DOCUMENT SECTION:
::::

# Fmt? Fm3?



## eriver90 (Jun 28, 2009)

Do you need birth certificate for FMT? or just passport and ID? Also will I need a birth certificate to apply for FM3 later on. Thanks...AW


----------



## sparks (Jun 17, 2007)

Don't need your birth certificate for either. But will need proof of various things for the FM3, like income


----------



## GnJ.in.MX (Mar 26, 2009)

*FM3 Requirements*



eriver90 said:


> Do you need birth certificate for FMT? or just passport and ID? Also will I need a birth certificate to apply for FM3 later on. Thanks...AW


Here's what the Mexican consulate in Vancouver, BC told me they needed to obtain an FM3 Visa.

It takes 5 business days to obtain an FM3
They will need your passport, which they keep for those 5 days
2 colour pictures (no eyeglasses), 3.5cm X 4.5cm
3 months of bank statements showing that you receive $1000 USD every month


----------



## HolyMole (Jan 3, 2009)

*Mexican consulate in Vancouver BC*



GnJ.in.MX said:


> Here's what the Mexican consulate in Vancouver, BC told me they needed to obtain an FM3 Visa.
> 
> It takes 5 business days to obtain an FM3
> They will need your passport, which they keep for those 5 days
> ...


The Vancouver consulate advised me they required a letter from the police, a letter from our doctor, our marriage certificate....plus all the things you've noted. They also told me that the whole process would take maximum 3 days. (This was a factor for us, since we live in the Okanagan, 300 miles away.) And in addition to all that, they impose a consular fee of maybe $150 for each FM3 application.

I found they were not very helpful at all. They never once answered any of the 4 or 5 e-mails I sent them. Based on all the info I had found that said one MUST apply for their FM3 outside Mexico, I was pretty discouraged....until I learned that it was faster, cheaper and much less of a hassle to apply for your FM3 from the Mexican Immigration office in the town where you expect to reside. No police letter, no doctor's letter....

::::

EXERCISE 1:
Reproduce, character for character, the passage of the forum thread that opens with the words containing "# Fmt? Fm3?" and closes with "(Jun 17, 2007)".
The forum thread and the records are unrelated material.

Multi-image point correspondence records:
::::

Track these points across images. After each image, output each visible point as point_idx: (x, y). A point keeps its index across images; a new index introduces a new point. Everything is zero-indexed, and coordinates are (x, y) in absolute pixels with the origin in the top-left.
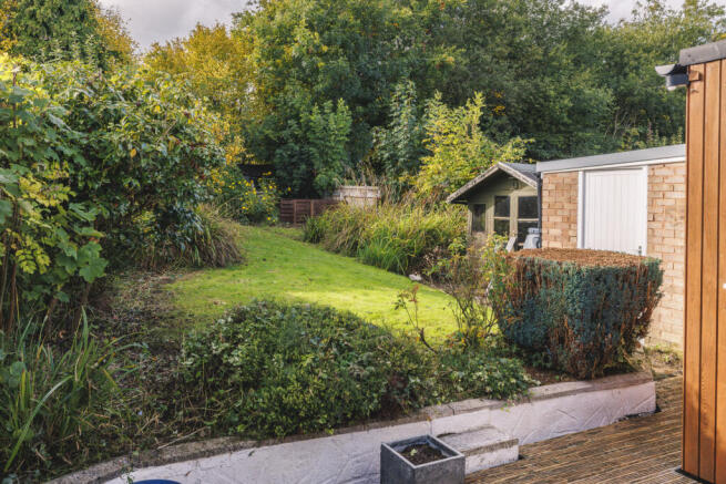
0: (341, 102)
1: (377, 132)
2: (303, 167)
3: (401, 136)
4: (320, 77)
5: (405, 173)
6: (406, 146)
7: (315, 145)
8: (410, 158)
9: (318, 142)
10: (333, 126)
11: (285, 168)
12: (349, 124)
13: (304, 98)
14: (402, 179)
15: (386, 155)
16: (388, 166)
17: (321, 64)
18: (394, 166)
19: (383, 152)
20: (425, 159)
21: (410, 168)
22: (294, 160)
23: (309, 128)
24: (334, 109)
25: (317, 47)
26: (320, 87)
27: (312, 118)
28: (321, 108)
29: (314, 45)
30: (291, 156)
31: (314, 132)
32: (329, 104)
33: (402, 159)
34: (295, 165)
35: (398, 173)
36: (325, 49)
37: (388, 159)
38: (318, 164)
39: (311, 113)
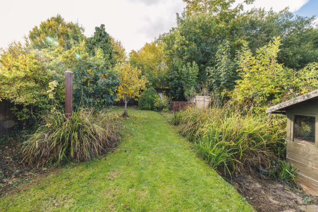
0: (194, 63)
1: (208, 70)
2: (179, 89)
3: (222, 70)
4: (186, 53)
5: (225, 90)
6: (224, 75)
7: (184, 80)
8: (228, 81)
9: (185, 79)
10: (190, 72)
11: (173, 89)
12: (197, 71)
13: (180, 63)
14: (223, 94)
15: (214, 81)
16: (215, 87)
17: (186, 48)
18: (218, 87)
19: (212, 79)
20: (238, 81)
21: (227, 87)
22: (176, 86)
23: (182, 74)
24: (191, 66)
25: (184, 42)
26: (185, 58)
27: (183, 70)
28: (186, 66)
29: (183, 41)
30: (175, 85)
31: (183, 75)
32: (189, 64)
33: (222, 83)
34: (177, 88)
35: (221, 90)
36: (187, 42)
37: (214, 83)
38: (185, 87)
39: (182, 68)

::::

EXERCISE 2:
Give the records from their start through the line containing "18: (394, 166)" as a JSON list of strings, one string per line, skipping blank lines. Leave the pictures out of the answer.

OUTPUT 1:
# Fmt? Fm3?



## eriver90 (Jun 28, 2009)

Do you need birth certificate for FMT? or just passport and ID? Also will I need a birth certificate to apply for FM3 later on. Thanks...AW


----------



## sparks (Jun 17, 2007)

OUTPUT 2:
[
  "Track these points across images. After each image, output each visible point as point_idx: (x, y). A point keeps its index across images; a new index introduces a new point. Everything is zero-indexed, and coordinates are (x, y) in absolute pixels with the origin in the top-left.",
  "0: (341, 102)",
  "1: (377, 132)",
  "2: (303, 167)",
  "3: (401, 136)",
  "4: (320, 77)",
  "5: (405, 173)",
  "6: (406, 146)",
  "7: (315, 145)",
  "8: (410, 158)",
  "9: (318, 142)",
  "10: (333, 126)",
  "11: (285, 168)",
  "12: (349, 124)",
  "13: (304, 98)",
  "14: (402, 179)",
  "15: (386, 155)",
  "16: (388, 166)",
  "17: (321, 64)",
  "18: (394, 166)"
]